WORK ITEM: Images excluded, repeat each entry below exactly.

[Opening INPUT DATA section]

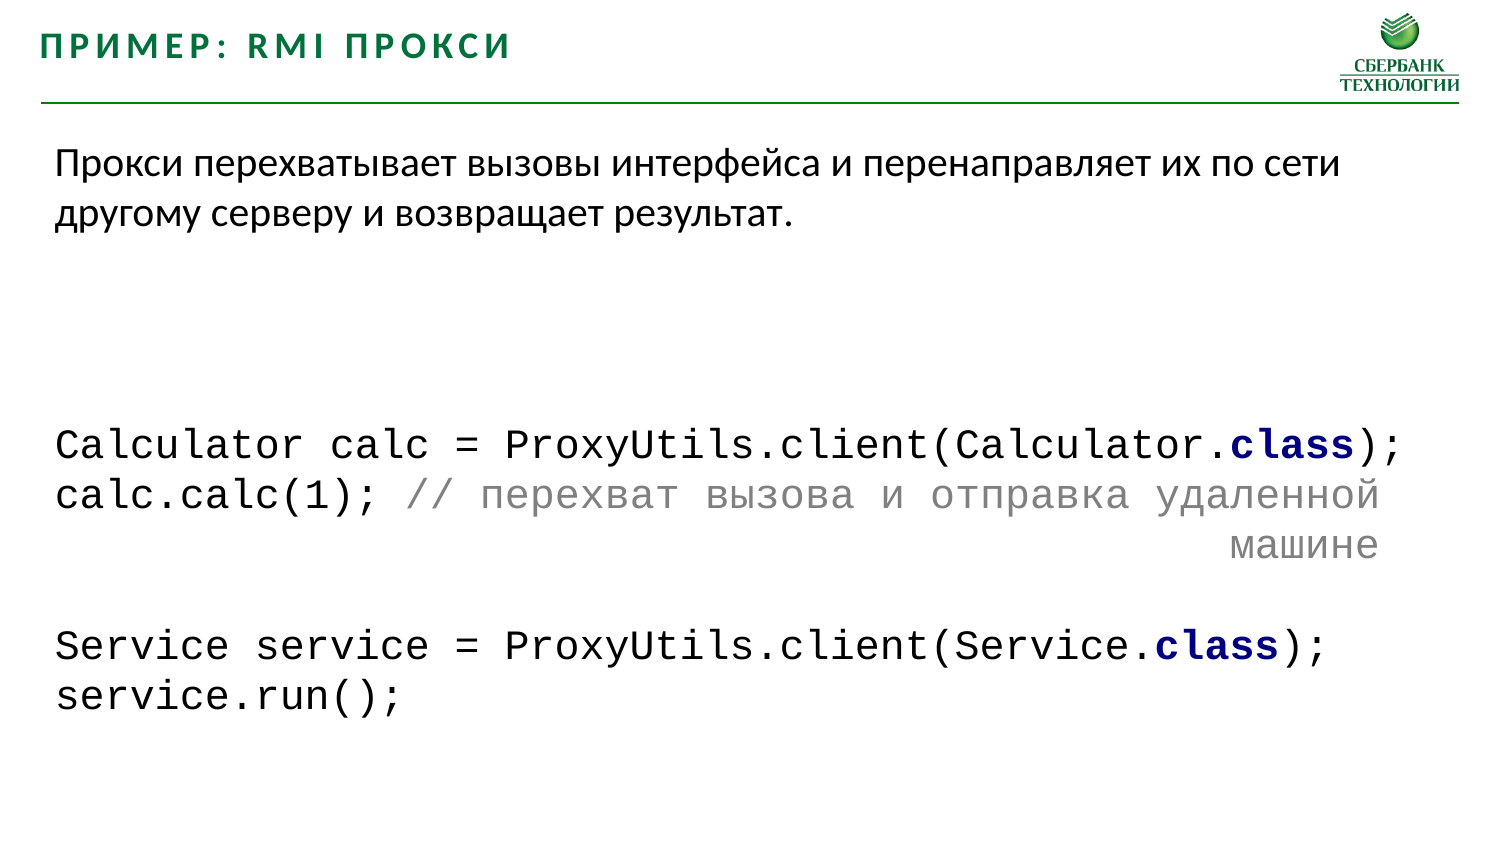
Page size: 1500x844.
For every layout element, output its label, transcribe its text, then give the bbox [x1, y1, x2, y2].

text_box Прокси перехватывает вызовы интерфейса и перенаправляет их по сети другому серверу и возвращает результат. [39, 127, 1498, 293]
picture [1340, 13, 1459, 91]
list Calculator calc = ProxyUtils.client(Calculator.class); calc.calc(1); // перехват вызова и отправка удаленной машине Service service = ProxyUtils.client(Service.class); service.run(); [39, 409, 1493, 844]
list Пример: RMI прокси [39, 13, 1115, 67]
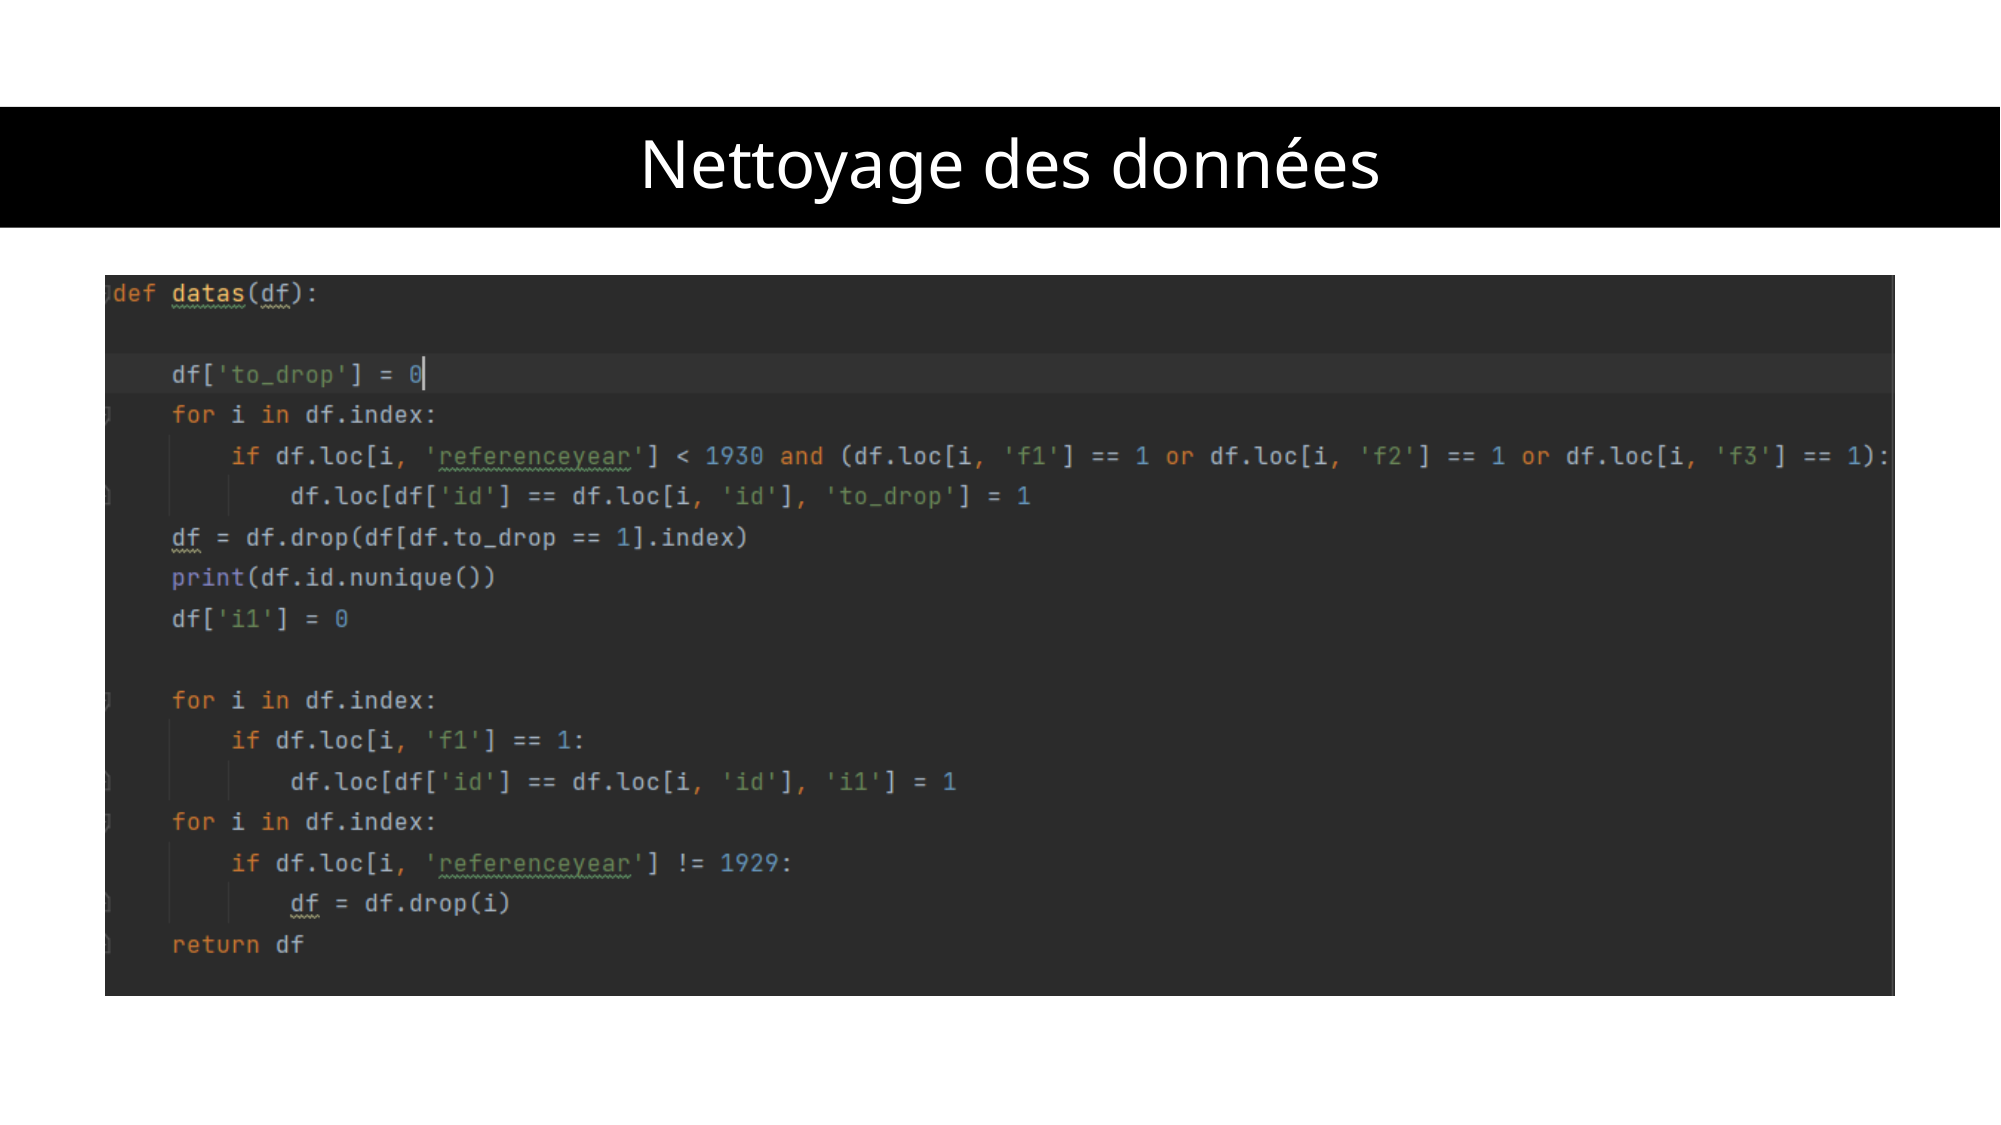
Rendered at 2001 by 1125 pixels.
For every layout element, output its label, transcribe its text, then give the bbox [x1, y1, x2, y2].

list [105, 275, 1895, 996]
title Nettoyage des données [91, 105, 1931, 228]
text_box [0, 106, 2000, 229]
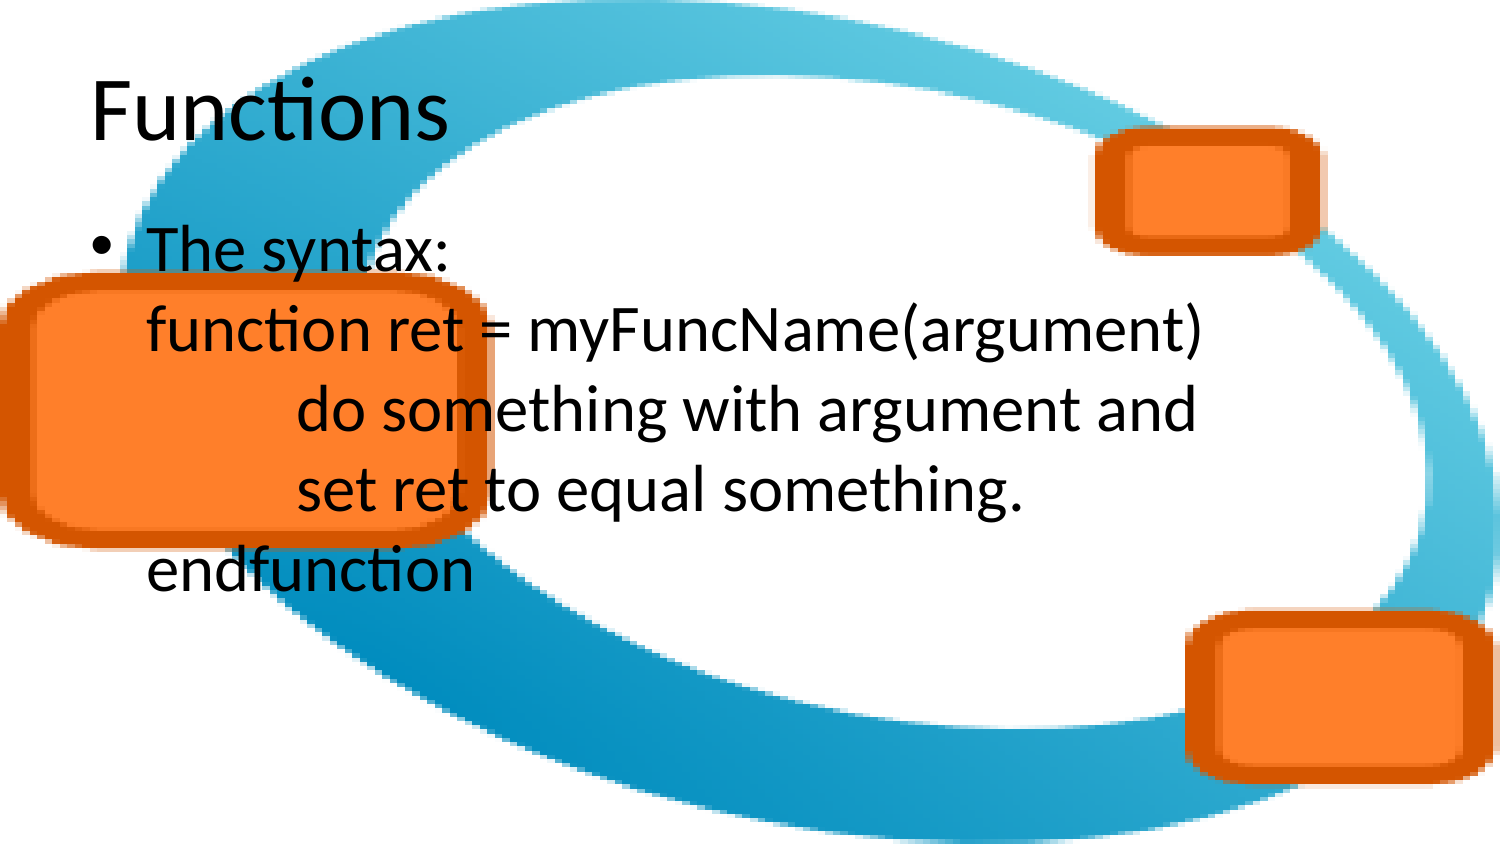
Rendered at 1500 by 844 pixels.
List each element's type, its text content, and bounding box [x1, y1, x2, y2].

picture [0, 0, 1500, 844]
title Functions [75, 33, 1425, 175]
list The syntax: function ret = myFuncName(argument) do something with argument and set ret to equal something. endfunction [75, 196, 1475, 844]
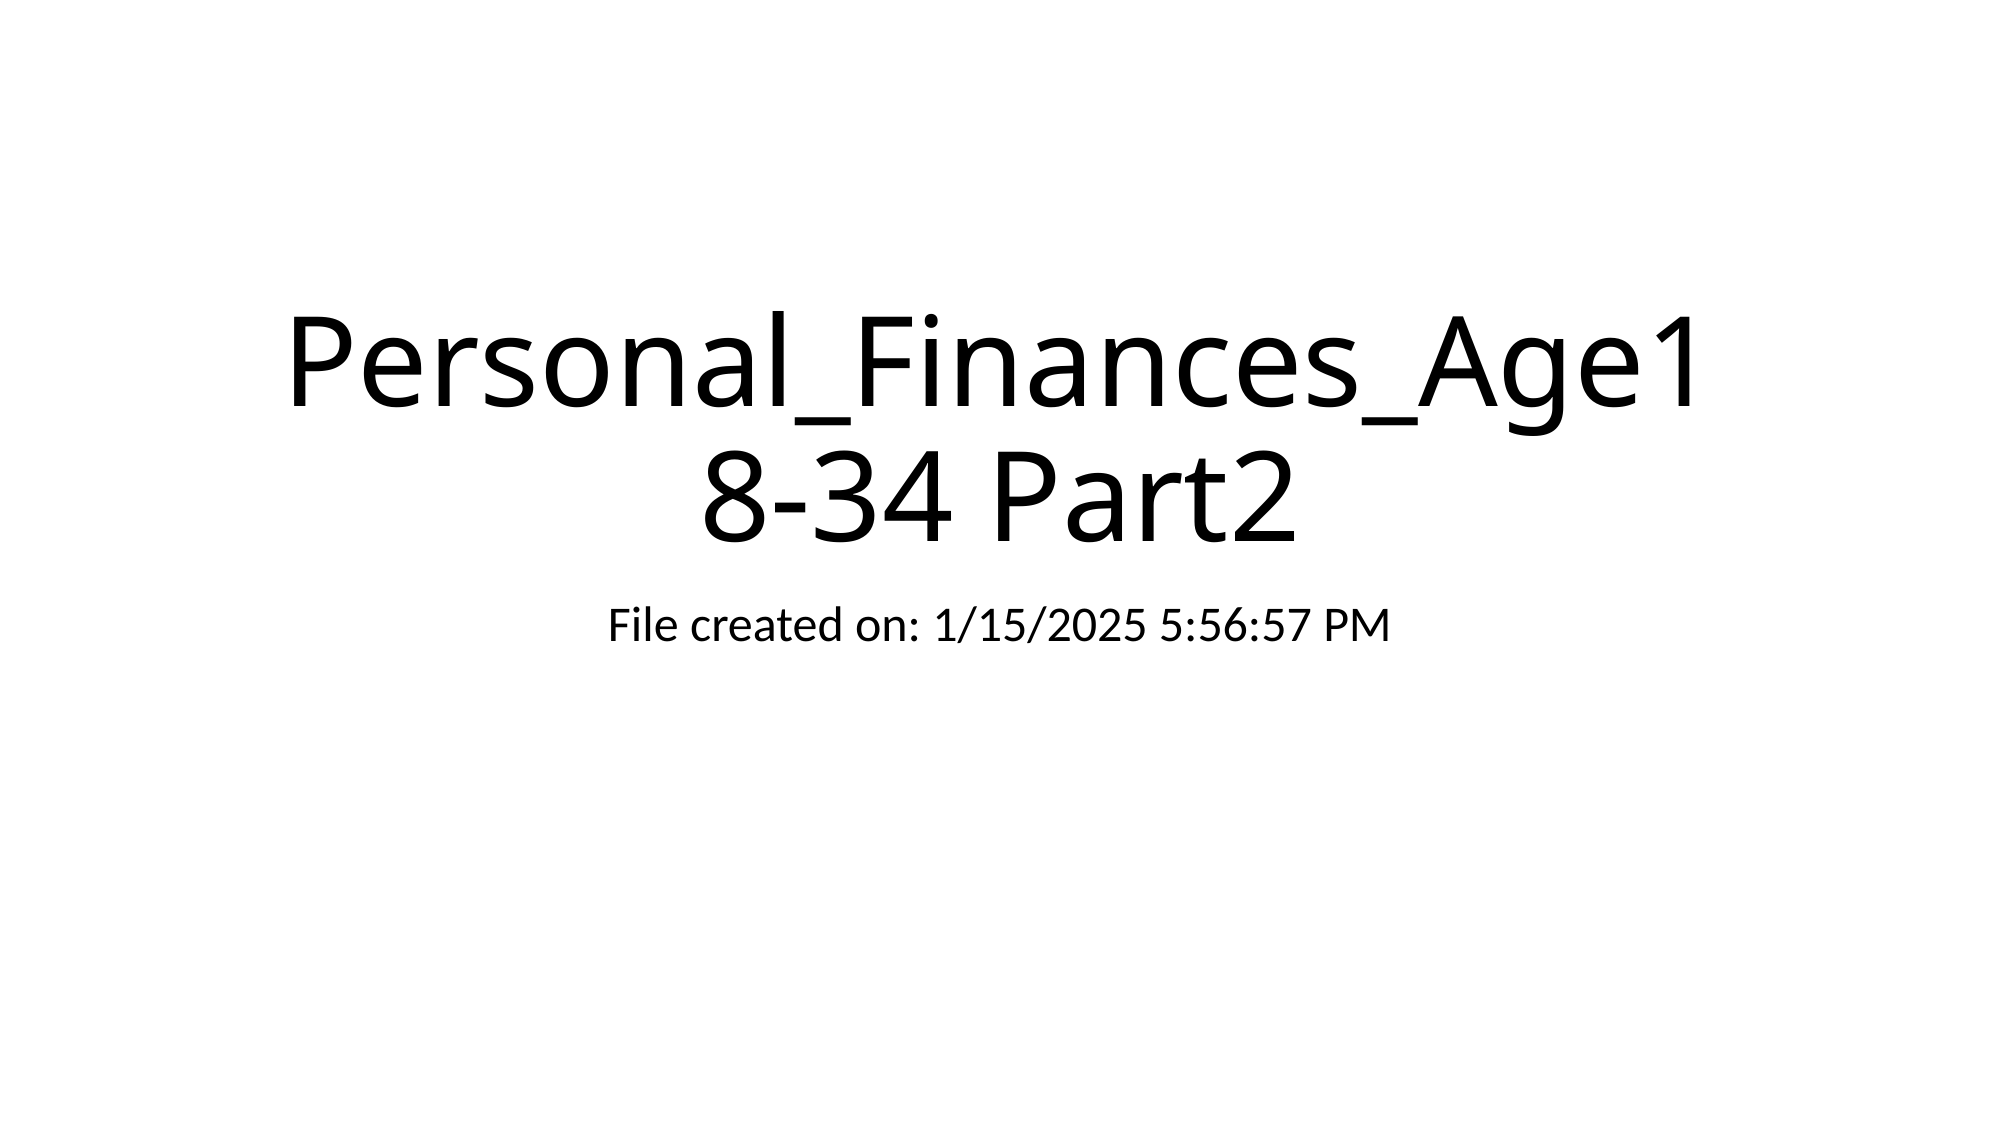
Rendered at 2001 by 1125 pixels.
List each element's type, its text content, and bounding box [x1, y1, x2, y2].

subtitle File created on: 1/15/2025 5:56:57 PM [249, 590, 1750, 863]
title Personal_Finances_Age18-34 Part2 [249, 184, 1750, 576]
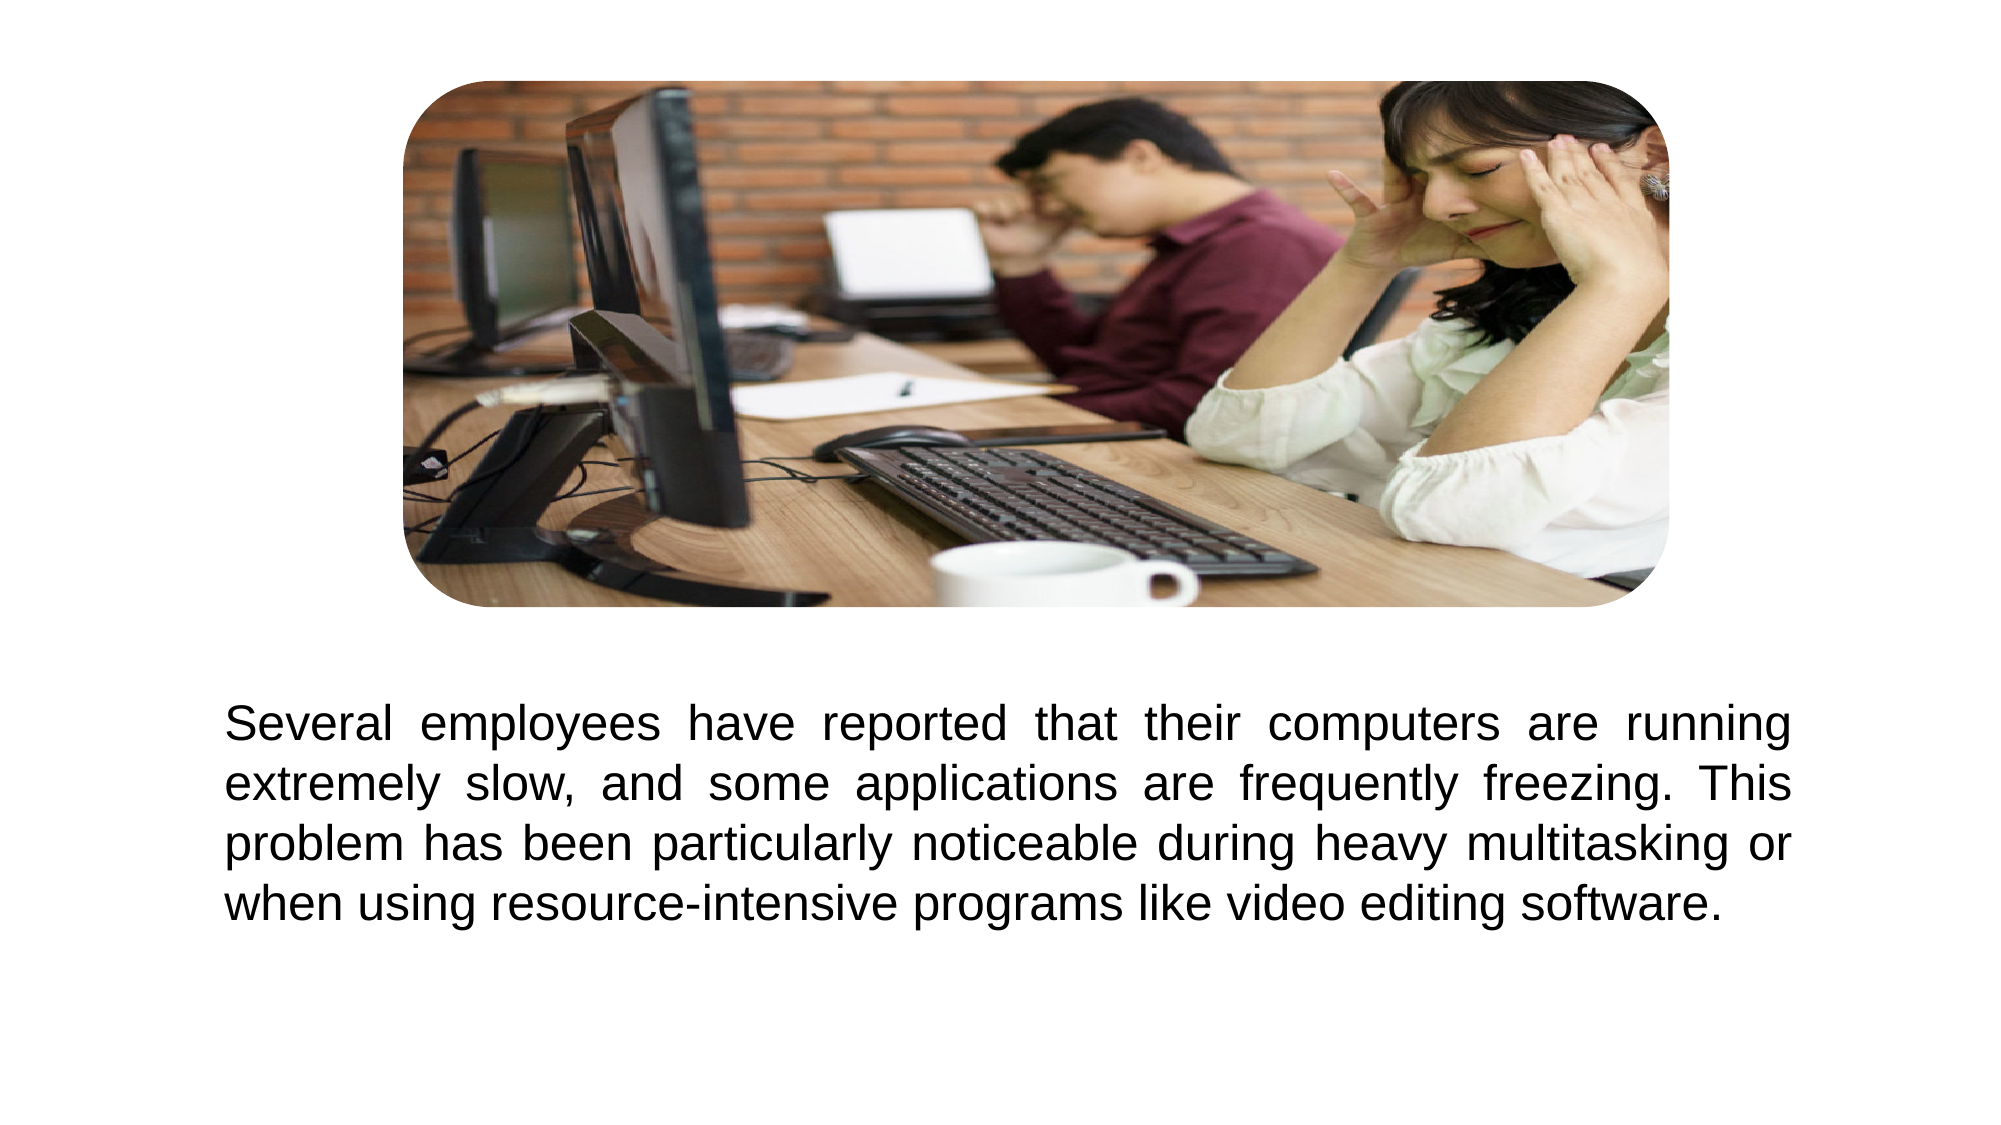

[Closing INPUT DATA section]

SOLUTION FOR THIS EXERCISE:
Page size: 1500x844.
For every layout element, output its label, transcribe its text, then give the bbox [x1, y1, x2, y2].

text_box Прокси перехватывает вызовы интерфейса и перенаправляет их по сети другому серверу и возвращает результат. [39, 127, 1498, 293]
picture [1340, 13, 1459, 91]
list Calculator calc = ProxyUtils.client(Calculator.class); calc.calc(1); // перехват вызова и отправка удаленной машине Service service = ProxyUtils.client(Service.class); service.run(); [39, 409, 1493, 844]
list Пример: RMI прокси [39, 13, 1115, 67]
Rendered at 2001 by 1125 pixels.
For every layout element, output its label, transcribe its text, then give the bbox [x1, y1, x2, y2].

list [105, 275, 1895, 996]
title Nettoyage des données [91, 105, 1931, 228]
text_box [0, 106, 2000, 229]
Rendered at 1500 by 844 pixels.
List each element's type, its text content, and bounding box [x1, y1, x2, y2].

picture [0, 0, 1500, 844]
title Functions [75, 33, 1425, 175]
list The syntax: function ret = myFuncName(argument) do something with argument and set ret to equal something. endfunction [75, 196, 1475, 844]
Rendered at 2001 by 1125 pixels.
List each element's type, its text content, and bounding box [x1, y1, x2, y2].

subtitle File created on: 1/15/2025 5:56:57 PM [249, 590, 1750, 863]
title Personal_Finances_Age18-34 Part2 [249, 184, 1750, 576]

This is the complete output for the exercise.